=== PROVIDED ENTRIES ===

+ + +

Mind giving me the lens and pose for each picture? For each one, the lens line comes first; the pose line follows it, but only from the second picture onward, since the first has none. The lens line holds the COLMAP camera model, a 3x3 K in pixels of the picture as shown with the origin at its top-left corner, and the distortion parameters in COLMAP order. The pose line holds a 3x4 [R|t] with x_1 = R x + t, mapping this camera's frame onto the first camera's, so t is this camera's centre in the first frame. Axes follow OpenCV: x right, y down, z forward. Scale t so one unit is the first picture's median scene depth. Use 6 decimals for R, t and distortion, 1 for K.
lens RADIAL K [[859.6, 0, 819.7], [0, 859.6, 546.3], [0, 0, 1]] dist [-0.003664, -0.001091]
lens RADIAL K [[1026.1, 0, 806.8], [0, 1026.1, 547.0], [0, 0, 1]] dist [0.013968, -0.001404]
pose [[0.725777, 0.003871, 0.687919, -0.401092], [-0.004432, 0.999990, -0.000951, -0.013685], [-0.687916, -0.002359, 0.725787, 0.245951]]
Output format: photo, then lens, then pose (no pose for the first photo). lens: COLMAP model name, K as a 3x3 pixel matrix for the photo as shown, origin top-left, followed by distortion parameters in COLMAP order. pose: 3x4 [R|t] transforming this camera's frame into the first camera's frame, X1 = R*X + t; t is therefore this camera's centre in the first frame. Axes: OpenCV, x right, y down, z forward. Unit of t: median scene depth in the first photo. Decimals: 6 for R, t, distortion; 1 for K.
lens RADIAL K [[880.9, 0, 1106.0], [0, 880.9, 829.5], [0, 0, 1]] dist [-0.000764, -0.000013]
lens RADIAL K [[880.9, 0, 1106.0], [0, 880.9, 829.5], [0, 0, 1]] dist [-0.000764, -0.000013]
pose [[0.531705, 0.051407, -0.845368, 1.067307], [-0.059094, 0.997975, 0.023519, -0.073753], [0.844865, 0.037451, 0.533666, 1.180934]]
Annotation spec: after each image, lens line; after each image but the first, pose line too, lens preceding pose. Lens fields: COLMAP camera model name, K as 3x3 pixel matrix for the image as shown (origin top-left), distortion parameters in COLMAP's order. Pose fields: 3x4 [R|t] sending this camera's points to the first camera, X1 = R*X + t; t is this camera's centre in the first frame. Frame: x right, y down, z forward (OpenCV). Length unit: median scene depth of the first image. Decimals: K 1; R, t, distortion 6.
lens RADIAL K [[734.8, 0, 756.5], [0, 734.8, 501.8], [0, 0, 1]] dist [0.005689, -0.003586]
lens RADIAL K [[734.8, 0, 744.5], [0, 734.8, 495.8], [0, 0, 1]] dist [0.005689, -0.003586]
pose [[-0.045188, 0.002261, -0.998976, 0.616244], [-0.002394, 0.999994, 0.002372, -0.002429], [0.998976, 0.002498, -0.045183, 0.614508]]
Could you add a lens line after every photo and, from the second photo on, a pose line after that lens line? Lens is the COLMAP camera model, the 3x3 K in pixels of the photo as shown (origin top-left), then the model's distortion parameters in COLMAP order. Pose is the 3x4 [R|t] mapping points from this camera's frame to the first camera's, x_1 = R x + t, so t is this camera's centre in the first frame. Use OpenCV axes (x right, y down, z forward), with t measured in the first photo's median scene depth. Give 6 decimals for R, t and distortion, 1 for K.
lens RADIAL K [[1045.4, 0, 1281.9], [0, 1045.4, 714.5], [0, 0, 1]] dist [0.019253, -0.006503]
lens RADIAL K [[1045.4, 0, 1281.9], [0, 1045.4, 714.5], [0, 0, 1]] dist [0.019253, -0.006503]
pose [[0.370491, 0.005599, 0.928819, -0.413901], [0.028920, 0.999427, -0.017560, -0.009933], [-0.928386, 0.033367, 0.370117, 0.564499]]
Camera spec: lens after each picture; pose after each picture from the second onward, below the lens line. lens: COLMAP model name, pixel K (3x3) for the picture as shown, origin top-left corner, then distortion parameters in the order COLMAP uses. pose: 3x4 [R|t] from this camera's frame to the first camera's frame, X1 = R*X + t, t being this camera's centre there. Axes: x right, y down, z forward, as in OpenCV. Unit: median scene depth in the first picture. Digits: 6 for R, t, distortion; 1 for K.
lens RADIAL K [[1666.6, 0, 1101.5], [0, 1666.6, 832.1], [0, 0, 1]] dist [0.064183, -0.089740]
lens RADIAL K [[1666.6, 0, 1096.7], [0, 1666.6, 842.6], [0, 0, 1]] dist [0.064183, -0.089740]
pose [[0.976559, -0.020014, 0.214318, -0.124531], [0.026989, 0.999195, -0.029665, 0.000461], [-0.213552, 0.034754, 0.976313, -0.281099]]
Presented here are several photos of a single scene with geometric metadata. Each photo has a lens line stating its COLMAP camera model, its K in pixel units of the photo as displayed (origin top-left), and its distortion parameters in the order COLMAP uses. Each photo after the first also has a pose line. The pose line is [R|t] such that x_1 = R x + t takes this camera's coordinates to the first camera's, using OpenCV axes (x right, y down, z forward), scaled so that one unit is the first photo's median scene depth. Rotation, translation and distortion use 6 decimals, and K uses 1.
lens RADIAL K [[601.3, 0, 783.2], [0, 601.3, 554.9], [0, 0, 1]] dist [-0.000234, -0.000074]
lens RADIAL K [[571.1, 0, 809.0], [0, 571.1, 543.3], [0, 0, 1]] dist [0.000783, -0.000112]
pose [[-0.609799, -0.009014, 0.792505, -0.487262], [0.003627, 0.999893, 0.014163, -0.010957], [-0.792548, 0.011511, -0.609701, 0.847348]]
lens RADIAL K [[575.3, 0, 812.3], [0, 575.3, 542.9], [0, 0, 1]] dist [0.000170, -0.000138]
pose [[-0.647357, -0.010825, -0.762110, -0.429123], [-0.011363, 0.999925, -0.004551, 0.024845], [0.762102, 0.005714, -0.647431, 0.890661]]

+ + +

Each record above must be restated in full, word for word.

=== EXERCISE RESPONSE ===
Mind giving me the lens and pose for each picture? For each one, the lens line comes first; the pose line follows it, but only from the second picture onward, since the first has none. The lens line holds the COLMAP camera model, a 3x3 K in pixels of the picture as shown with the origin at its top-left corner, and the distortion parameters in COLMAP order. The pose line holds a 3x4 [R|t] with x_1 = R x + t, mapping this camera's frame onto the first camera's, so t is this camera's centre in the first frame. Axes follow OpenCV: x right, y down, z forward. Scale t so one unit is the first picture's median scene depth. Use 6 decimals for R, t and distortion, 1 for K.
lens RADIAL K [[859.6, 0, 819.7], [0, 859.6, 546.3], [0, 0, 1]] dist [-0.003664, -0.001091]
lens RADIAL K [[1026.1, 0, 806.8], [0, 1026.1, 547.0], [0, 0, 1]] dist [0.013968, -0.001404]
pose [[0.725777, 0.003871, 0.687919, -0.401092], [-0.004432, 0.999990, -0.000951, -0.013685], [-0.687916, -0.002359, 0.725787, 0.245951]]
Output format: photo, then lens, then pose (no pose for the first photo). lens: COLMAP model name, K as a 3x3 pixel matrix for the photo as shown, origin top-left, followed by distortion parameters in COLMAP order. pose: 3x4 [R|t] transforming this camera's frame into the first camera's frame, X1 = R*X + t; t is therefore this camera's centre in the first frame. Axes: OpenCV, x right, y down, z forward. Unit of t: median scene depth in the first photo. Decimals: 6 for R, t, distortion; 1 for K.
lens RADIAL K [[880.9, 0, 1106.0], [0, 880.9, 829.5], [0, 0, 1]] dist [-0.000764, -0.000013]
lens RADIAL K [[880.9, 0, 1106.0], [0, 880.9, 829.5], [0, 0, 1]] dist [-0.000764, -0.000013]
pose [[0.531705, 0.051407, -0.845368, 1.067307], [-0.059094, 0.997975, 0.023519, -0.073753], [0.844865, 0.037451, 0.533666, 1.180934]]
Annotation spec: after each image, lens line; after each image but the first, pose line too, lens preceding pose. Lens fields: COLMAP camera model name, K as 3x3 pixel matrix for the image as shown (origin top-left), distortion parameters in COLMAP's order. Pose fields: 3x4 [R|t] sending this camera's points to the first camera, X1 = R*X + t; t is this camera's centre in the first frame. Frame: x right, y down, z forward (OpenCV). Length unit: median scene depth of the first image. Decimals: K 1; R, t, distortion 6.
lens RADIAL K [[734.8, 0, 756.5], [0, 734.8, 501.8], [0, 0, 1]] dist [0.005689, -0.003586]
lens RADIAL K [[734.8, 0, 744.5], [0, 734.8, 495.8], [0, 0, 1]] dist [0.005689, -0.003586]
pose [[-0.045188, 0.002261, -0.998976, 0.616244], [-0.002394, 0.999994, 0.002372, -0.002429], [0.998976, 0.002498, -0.045183, 0.614508]]
Could you add a lens line after every photo and, from the second photo on, a pose line after that lens line? Lens is the COLMAP camera model, the 3x3 K in pixels of the photo as shown (origin top-left), then the model's distortion parameters in COLMAP order. Pose is the 3x4 [R|t] mapping points from this camera's frame to the first camera's, x_1 = R x + t, so t is this camera's centre in the first frame. Use OpenCV axes (x right, y down, z forward), with t measured in the first photo's median scene depth. Give 6 decimals for R, t and distortion, 1 for K.
lens RADIAL K [[1045.4, 0, 1281.9], [0, 1045.4, 714.5], [0, 0, 1]] dist [0.019253, -0.006503]
lens RADIAL K [[1045.4, 0, 1281.9], [0, 1045.4, 714.5], [0, 0, 1]] dist [0.019253, -0.006503]
pose [[0.370491, 0.005599, 0.928819, -0.413901], [0.028920, 0.999427, -0.017560, -0.009933], [-0.928386, 0.033367, 0.370117, 0.564499]]
Camera spec: lens after each picture; pose after each picture from the second onward, below the lens line. lens: COLMAP model name, pixel K (3x3) for the picture as shown, origin top-left corner, then distortion parameters in the order COLMAP uses. pose: 3x4 [R|t] from this camera's frame to the first camera's frame, X1 = R*X + t, t being this camera's centre there. Axes: x right, y down, z forward, as in OpenCV. Unit: median scene depth in the first picture. Digits: 6 for R, t, distortion; 1 for K.
lens RADIAL K [[1666.6, 0, 1101.5], [0, 1666.6, 832.1], [0, 0, 1]] dist [0.064183, -0.089740]
lens RADIAL K [[1666.6, 0, 1096.7], [0, 1666.6, 842.6], [0, 0, 1]] dist [0.064183, -0.089740]
pose [[0.976559, -0.020014, 0.214318, -0.124531], [0.026989, 0.999195, -0.029665, 0.000461], [-0.213552, 0.034754, 0.976313, -0.281099]]
Presented here are several photos of a single scene with geometric metadata. Each photo has a lens line stating its COLMAP camera model, its K in pixel units of the photo as displayed (origin top-left), and its distortion parameters in the order COLMAP uses. Each photo after the first also has a pose line. The pose line is [R|t] such that x_1 = R x + t takes this camera's coordinates to the first camera's, using OpenCV axes (x right, y down, z forward), scaled so that one unit is the first photo's median scene depth. Rotation, translation and distortion use 6 decimals, and K uses 1.
lens RADIAL K [[601.3, 0, 783.2], [0, 601.3, 554.9], [0, 0, 1]] dist [-0.000234, -0.000074]
lens RADIAL K [[571.1, 0, 809.0], [0, 571.1, 543.3], [0, 0, 1]] dist [0.000783, -0.000112]
pose [[-0.609799, -0.009014, 0.792505, -0.487262], [0.003627, 0.999893, 0.014163, -0.010957], [-0.792548, 0.011511, -0.609701, 0.847348]]
lens RADIAL K [[575.3, 0, 812.3], [0, 575.3, 542.9], [0, 0, 1]] dist [0.000170, -0.000138]
pose [[-0.647357, -0.010825, -0.762110, -0.429123], [-0.011363, 0.999925, -0.004551, 0.024845], [0.762102, 0.005714, -0.647431, 0.890661]]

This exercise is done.